En observant ces espaces, nous voyons surgir un nouveau type de rhétorique, destiné à stimuler l’imaginaire civique des participants, qui sied parfaitement à cette génération d’activistes. La jeunesse s’est souvent sentie exclue par le langage des « conseillers politiques » ou des « décideurs technocratiques » employé dans les organisations plus traditionnelles. Ces experts s’imaginent que leurs partisans sont déjà très investis dans le processus politique et qu’ils connaissent les rouages du système. Ils fondent la politique sur des connaissances spécialisées, ce qui la coupe des réalités de la vie quotidienne.
Les nouveaux styles de politique participative empruntent à ce que les jeunes connaissent déjà en tant que fans, consommateurs et membres des réseaux sociaux. Ils s’appuient sur ce capital culturel populaire comme point de départ de l’action politique. Nous espérons que ce nouveau modèle pourra aider les exclus de la politique à trouver leur chemin vers une participation pleine et entière. [...]
Je suis très intéressé par le rôle que joue le mythe du super-héros chez les DREAMers.
Durant l’été 2011, Superman a renoncé à sa citoyenneté américaine en déclarant qu’il ne se battrait plus seulement pour le « mode de vie américain », mais aussi pour la justice mondiale.
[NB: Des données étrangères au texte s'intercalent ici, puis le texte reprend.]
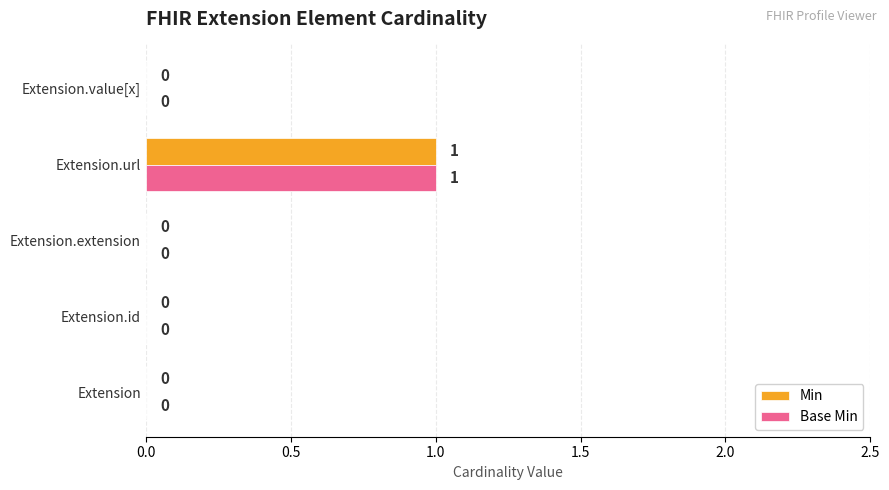

The value of Min at Extension.id is 0. True or false?

True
Bien que cet événement se déroule dans l’univers alternatif d’une bande dessinée publiée par DC et qu’il n’affecte pas la continuité de la saga Superman, les animateurs de radio et les leaders politiques conservateurs se sont indignés et ont hurlé à l’antipatriotisme.
Les activistes pro-DREAM ont alors rétorqué : « Quand Superman est-il jamais devenu citoyen américain ? ». S’il y a eu un jour un « étranger en situation irrégulière », c’est bien Kal-El de Krypton, que ses parents envoient sur un autre monde en quête d’une vie meilleure, qui traverse la frontière au milieu de la nuit, qui atterrit près de Smallville et qui finit adopté par une famille d’Américains d’origine européenne. Il masque sa véritable identité et passe le restant de ses jours à se cacher. Il est néanmoins suffisamment généreux pour se mettre au service du peuple d’Amérique, alors qu’il n’est jamais vraiment en mesure de s’affirmer Américain.
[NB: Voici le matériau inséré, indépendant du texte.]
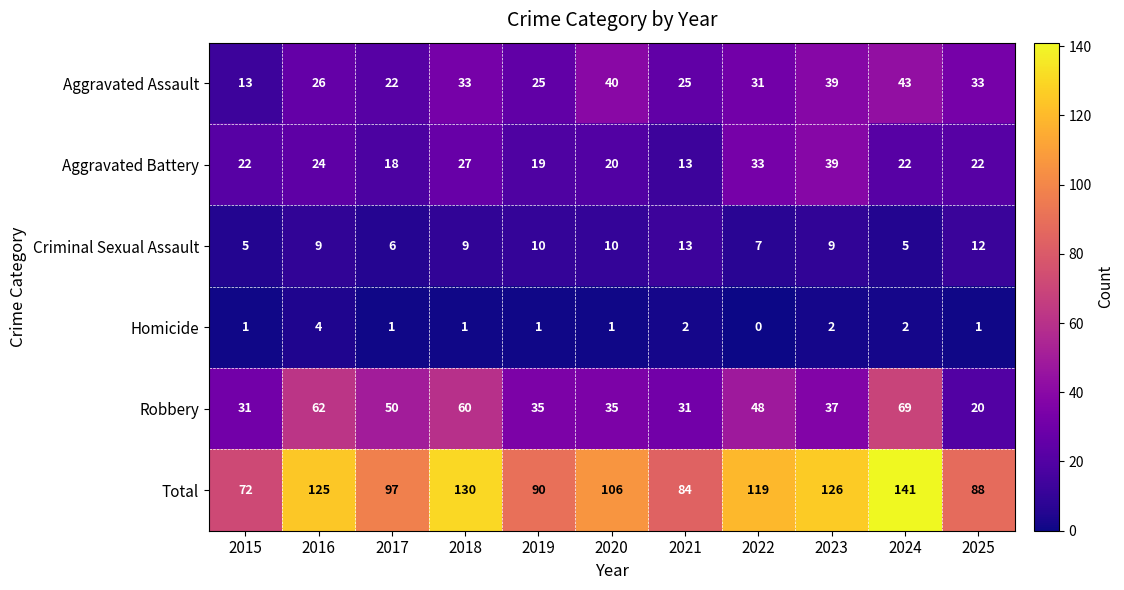

At how many categories does at least one series exceed 49?

11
Ce recadrage constitue donc un moyen parfaitement efficace pour déconstruire et réécrire le mythe de Superman. Il vient bouleverser la perception de la vie de l’immigré et permet aux gens d’associer le combat pour les droits des immigrants à un récit dans lequel beaucoup d’entre nous sont déjà investis. Il relie également notre lutte actuelle en faveur des jeunes sans-papiers à une histoire plus globale de l’immigration en Amérique. L’histoire de Superman fut créée par deux étudiants d’Europe de l’Est issus de la première génération et vivant à Cleveland, dans l’Ohio. Superman était dès le départ un récit classique d’immigration, et les DREAMers rappellent cette analogie sur soixante-dix années d’histoire culturelle.